Zhou Zhaocheng, avocat au cabinet d'avocats Anjian de Pékin, a décrit l'affaire comme ayant une « signification judiciaire marquante », rejetant explicitement le concept archaïque selon lequel « les fiançailles impliquent le consentement sexuel » et soulignant que tout acte sexuel contre la volonté d'une femme constitue un viol, indépendamment du statut relationnel.
Implications plus larges pour la société chinoise
Au-delà de ses ramifications juridiques, l'affaire a déclenché une discussion nationale sur le consentement, l'égalité des genres et l'évolution des coutumes matrimoniales dans la Chine contemporaine.
« Cette décision n'affecte pas seulement la pratique juridique — elle signale un changement dans la façon dont la société perçoit les relations », a fait remarquer une défenseuse des droits de genre à Shanghai. « Elle établit que le consentement est primordial, même dans des contextes traditionnels où il a historiquement été présumé ou ignoré. »
Fu Jian, directeur du cabinet d'avocats Henan Zejin, a souligné que l'affaire exemplifie l'équité et la justice d'une société régie par l'État de droit.
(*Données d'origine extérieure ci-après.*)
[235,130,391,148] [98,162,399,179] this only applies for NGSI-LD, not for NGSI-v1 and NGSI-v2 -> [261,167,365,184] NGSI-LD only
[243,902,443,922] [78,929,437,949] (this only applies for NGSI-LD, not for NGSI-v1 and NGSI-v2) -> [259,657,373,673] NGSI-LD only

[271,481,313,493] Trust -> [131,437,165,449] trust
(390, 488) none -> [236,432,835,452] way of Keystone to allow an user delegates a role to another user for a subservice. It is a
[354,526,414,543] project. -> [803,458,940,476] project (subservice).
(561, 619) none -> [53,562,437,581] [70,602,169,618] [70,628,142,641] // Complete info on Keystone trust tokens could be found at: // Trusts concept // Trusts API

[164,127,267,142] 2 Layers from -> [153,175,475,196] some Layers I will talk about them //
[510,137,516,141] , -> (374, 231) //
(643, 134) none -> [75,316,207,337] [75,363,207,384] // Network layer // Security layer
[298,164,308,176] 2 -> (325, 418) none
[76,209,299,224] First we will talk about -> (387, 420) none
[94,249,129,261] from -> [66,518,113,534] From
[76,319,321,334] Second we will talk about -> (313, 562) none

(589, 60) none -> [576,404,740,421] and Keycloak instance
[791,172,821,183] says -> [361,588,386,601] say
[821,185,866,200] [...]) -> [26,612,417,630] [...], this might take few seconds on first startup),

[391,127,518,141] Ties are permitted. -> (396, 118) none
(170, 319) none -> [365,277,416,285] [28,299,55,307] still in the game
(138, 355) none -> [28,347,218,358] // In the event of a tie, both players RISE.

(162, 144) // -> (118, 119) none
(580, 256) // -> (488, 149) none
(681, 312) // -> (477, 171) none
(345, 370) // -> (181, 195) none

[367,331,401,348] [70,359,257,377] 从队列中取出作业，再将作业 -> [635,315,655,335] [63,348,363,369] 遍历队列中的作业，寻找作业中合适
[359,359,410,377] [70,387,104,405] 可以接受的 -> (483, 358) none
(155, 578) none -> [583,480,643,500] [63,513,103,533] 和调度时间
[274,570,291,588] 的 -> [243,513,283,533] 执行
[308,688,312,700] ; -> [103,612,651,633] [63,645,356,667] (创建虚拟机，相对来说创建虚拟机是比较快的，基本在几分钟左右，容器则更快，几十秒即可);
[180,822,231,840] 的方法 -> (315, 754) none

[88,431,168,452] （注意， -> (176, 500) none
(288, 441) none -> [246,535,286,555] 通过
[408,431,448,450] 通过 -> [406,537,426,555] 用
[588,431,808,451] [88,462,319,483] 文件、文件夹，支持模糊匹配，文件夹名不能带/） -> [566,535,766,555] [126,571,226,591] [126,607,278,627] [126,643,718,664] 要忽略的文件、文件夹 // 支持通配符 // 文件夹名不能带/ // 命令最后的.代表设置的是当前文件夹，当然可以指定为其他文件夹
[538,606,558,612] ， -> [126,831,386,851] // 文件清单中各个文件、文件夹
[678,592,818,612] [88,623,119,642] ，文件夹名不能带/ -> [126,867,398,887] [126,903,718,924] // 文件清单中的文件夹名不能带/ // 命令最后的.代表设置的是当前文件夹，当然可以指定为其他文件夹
Il a noté que les affaires du répertoire servent de références dans la pratique, aidant à garantir des jugements cohérents et à renforcer la crédibilité judiciaire.
La décision intervient à un moment où le système juridique chinois aborde de plus en plus la violence fondée sur le genre et les questions de droits des femmes. En affirmant que la violation de la volonté d'une femme est l'élément central du viol — indépendamment du statut relationnel — le tribunal a établi une position de tolérance zéro à l'égard de la violence entre partenaires intimes.
Alors que cette affaire prend sa place dans le cadre juridique évolutif de la Chine, son influence s'étend au-delà des salles d'audience jusque dans les foyers, remettant en question des hypothèses longtemps tenues et refondant potentiellement les bases des relations intimes à travers la société chinoise.